University is expensive. Rising tuition rates, the cost of living independently, textbooks, health plans, bus passes and meals all quickly add up. There’s a hefty price tag on education that everyone can see and everyone is talking about. But this amount is not where the calculations end for many students who are already facing financial strain.
Low-income students are privy to a set of additional academic costs that remain unmentioned in the prevailing discussion of university expenses. These costs are intrinsic to the achievement of academic success, yet they are set apart from the balances in our student accounts. These costs are more difficult to quantify and are therefore beyond the scope of our student loan and financial aid applications. There’s a price to pay to attend university; there’s another to pay to succeed once we’re in.
There are two kinds of additional financial costs to academia that I call “success-costs.” The first is the cost required if one wants to engage in the social atmosphere of the discipline, in other words, “social” costs. These include paying for event admissions, society membership fees, travel costs for conferences and for food and drinks at informal social gatherings. The second kind of success-cost is the loss of income or opportunity when there’s inadequate time to both earn a living wage and earn extracurricular and volunteer experience, in other words, “time” costs.
Both social costs and time costs are necessary expenses if one wants to achieve academically – in other words, becoming a successful member of a particular discipline by developing familiarity and confidence with your peers and becoming a successful candidate for scholarships and further study by participating in and engaging with additional projects. Developing peer relationships on informal grounds within your academic discipline helps you to solidify your standing as a member of that discipline. You’re able to learn from the experiences of the department, discipline and relevant people involved. Moreover, establishing yourself as a member of the informal social community carries over into establishing yourself as a member of the formal academic community. Being socially familiar with your classmates grants you more confidence to speak up in class discussions, offer critical commentary and opposing perspectives, participate in study groups and collaborate on additional projects.
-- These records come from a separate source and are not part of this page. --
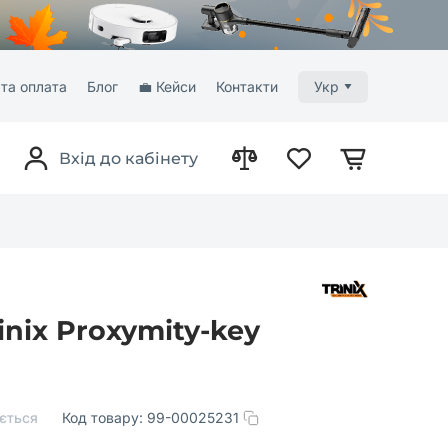
та оплата
Блог
💼 Кейси
Контакти
Укр
Вхід до кабінету
nix Proxymity-key
ється
Код товару:
99-00025231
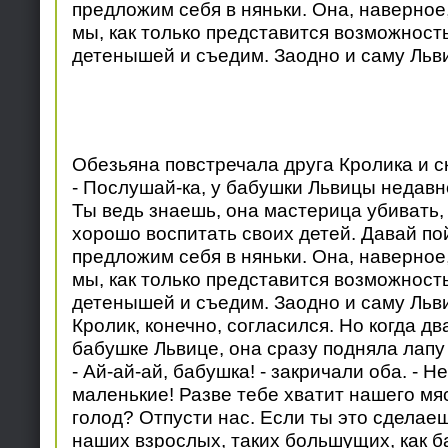
предложим себя в няньки. Она, наверное,
мы, как только представится возможность
детенышей и съедим. Заодно и саму Льви
Обезьяна повстречала друга Кролика и с
- Послушай-ка, у бабушки Львицы недавн
Ты ведь знаешь, она мастерица убивать,
хорошо воспитать своих детей. Давай по
предложим себя в няньки. Она, наверное,
мы, как только представится возможность
детенышей и съедим. Заодно и саму Льви
Кролик, конечно, согласился. Но когда дв
бабушке Львице, она сразу подняла лапу 
- Ай-ай-ай, бабушка! - закричали оба. - 
маленькие! Разве тебе хватит нашего мяс
голод? Отпусти нас. Если ты это сделае
наших взрослых, таких большущих, как б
Given the straight-forward expenses of university, many students work during the semester. Some students put in more than 30 hours on employment, often with multiple jobs, while balancing a full course load. But the kinds of scholarships, awards, grants and recognitions that low-income students would most benefit from require a competitive record of volunteer work and club participation. In other words, things that don’t pay. Similarly, participation in societies, events, conferences and workshops all require that a student has a certain amount of free time to devote to these activities, where “free” means that they are able to give away their time without financial compensation.
This presents the student the choice between working for income or working for opportunity. One option provides the means for rent and food and the other provides the means for academic success. Often, for low-income students, these options can be mutually exclusive.
In virtue of the hidden nature of success costs, their influence on academic achievement goes unrecognized, along with the merit of many low-income students. The world of the academy is built for people of leisure, and this remains an unacknowledged yet intrinsic part of established success in academia today. The reality is that many students with a high degree of potential do not come into university with the luxury of expendable time and income to allocate entirely to their academic endeavours.
The first step towards awarding successful low-income students the recognition that they deserve is to identify the distinct challenges they confront from their socioeconomic position in academia. This means identifying those success costs that can be said to significantly impact the potential for low income students to succeed. The second step is to make these challenges an open and explicit component of our conventional dialogue about the cost of education. This means acknowledging that success costs are relevantly tied to our more general concerns about the price of tuition and textbooks.
Discussing the cost of a university education is important. Yet, our discussions seem to end at the price of admission. Imagine scrounging up just enough money to buy a pass into an amusement park, only to realize that you can’t afford to do anything once you’re inside. Similarly with academia, we don’t want to merely get in – we want to do well once we’re here.
Ms. Fogarty is a master’s student in philosophy at Saint Mary’s University in Halifax.